### WHAT TO WORK ON
Recast every line of text in the records below as a numbered list, skipping blank lines. Leave the pictures out of your answer.

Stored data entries
※

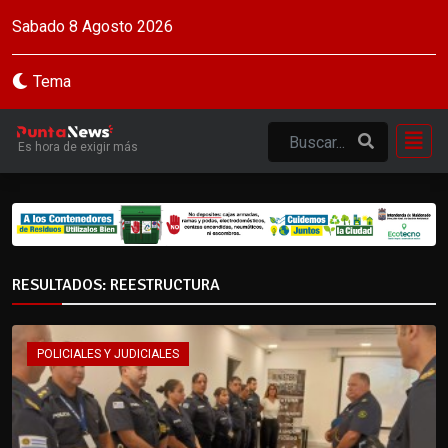
Sabado 8 Agosto 2026
Tema
Es hora de exigir más
RESULTADOS: REESTRUCTURA
POLICIALES Y JUDICIALES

※

### SOLUTION FOR THIS EXERCISE
1. Sabado 8 Agosto 2026
2. Tema
3. Es hora de exigir más
4. RESULTADOS: REESTRUCTURA
5. POLICIALES Y JUDICIALES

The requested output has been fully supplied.